* CONTEÚDO DOS DADOS

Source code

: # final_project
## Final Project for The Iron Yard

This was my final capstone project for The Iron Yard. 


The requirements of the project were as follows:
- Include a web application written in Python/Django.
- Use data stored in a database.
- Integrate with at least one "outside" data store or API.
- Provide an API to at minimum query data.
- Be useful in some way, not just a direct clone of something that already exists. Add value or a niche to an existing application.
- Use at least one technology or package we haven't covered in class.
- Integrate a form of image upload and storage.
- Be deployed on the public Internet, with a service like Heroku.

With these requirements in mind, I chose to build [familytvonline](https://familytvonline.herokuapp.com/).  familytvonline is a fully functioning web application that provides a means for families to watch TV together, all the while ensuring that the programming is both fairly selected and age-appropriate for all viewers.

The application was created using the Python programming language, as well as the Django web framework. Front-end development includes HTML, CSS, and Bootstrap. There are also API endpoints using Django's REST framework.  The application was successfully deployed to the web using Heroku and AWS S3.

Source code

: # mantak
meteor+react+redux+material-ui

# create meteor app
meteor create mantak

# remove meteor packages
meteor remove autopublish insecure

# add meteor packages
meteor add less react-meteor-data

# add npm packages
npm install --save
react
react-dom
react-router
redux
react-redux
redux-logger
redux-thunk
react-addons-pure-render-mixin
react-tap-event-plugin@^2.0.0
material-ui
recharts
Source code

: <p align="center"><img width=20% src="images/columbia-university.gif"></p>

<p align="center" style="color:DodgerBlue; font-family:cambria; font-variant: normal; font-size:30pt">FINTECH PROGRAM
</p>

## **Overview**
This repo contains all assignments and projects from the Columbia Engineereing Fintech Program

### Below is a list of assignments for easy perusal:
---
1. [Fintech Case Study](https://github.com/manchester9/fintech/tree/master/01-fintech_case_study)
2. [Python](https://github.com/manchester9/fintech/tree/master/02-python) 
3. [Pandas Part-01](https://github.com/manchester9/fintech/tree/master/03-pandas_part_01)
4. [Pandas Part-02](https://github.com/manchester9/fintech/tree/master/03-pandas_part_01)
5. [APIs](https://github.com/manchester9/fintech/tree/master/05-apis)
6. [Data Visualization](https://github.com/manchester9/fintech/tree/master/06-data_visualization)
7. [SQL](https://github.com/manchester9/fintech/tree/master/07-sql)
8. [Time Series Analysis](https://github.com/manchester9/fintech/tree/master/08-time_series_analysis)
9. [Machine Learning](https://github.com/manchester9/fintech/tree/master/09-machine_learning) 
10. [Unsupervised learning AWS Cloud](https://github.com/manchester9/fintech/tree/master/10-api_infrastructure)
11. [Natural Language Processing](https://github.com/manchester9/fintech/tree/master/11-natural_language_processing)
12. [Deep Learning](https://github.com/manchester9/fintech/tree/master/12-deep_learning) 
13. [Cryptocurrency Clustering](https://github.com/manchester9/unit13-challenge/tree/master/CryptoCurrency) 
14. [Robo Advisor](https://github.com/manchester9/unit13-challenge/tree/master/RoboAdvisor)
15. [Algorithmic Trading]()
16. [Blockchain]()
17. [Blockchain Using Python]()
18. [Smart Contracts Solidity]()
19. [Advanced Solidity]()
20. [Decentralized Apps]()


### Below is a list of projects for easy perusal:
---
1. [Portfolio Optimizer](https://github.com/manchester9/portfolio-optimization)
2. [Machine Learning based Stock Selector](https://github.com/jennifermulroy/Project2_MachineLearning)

* TAREFA PROPOSTA
Reescreva como uma lista JSON de strings, com uma string por linha e sem as linhas em branco, somente o trecho do material que começa na linha que contém "# add meteor packages" e segue até a linha que contém "This repo contains", ambas incluídas.

* SOLUÇÃO ABAIXO
[
  "# add meteor packages",
  "meteor add less react-meteor-data",
  "# add npm packages",
  "npm install --save",
  "react",
  "react-dom",
  "react-router",
  "redux",
  "react-redux",
  "redux-logger",
  "redux-thunk",
  "react-addons-pure-render-mixin",
  "react-tap-event-plugin@^2.0.0",
  "material-ui",
  "recharts",
  "Source code",
  ": <p align=\"center\"><img width=20% src=\"images/columbia-university.gif\"></p>",
  "<p align=\"center\" style=\"color:DodgerBlue; font-family:cambria; font-variant: normal; font-size:30pt\">FINTECH PROGRAM",
  "</p>",
  "## **Overview**",
  "This repo contains all assignments and projects from the Columbia Engineereing Fintech Program"
]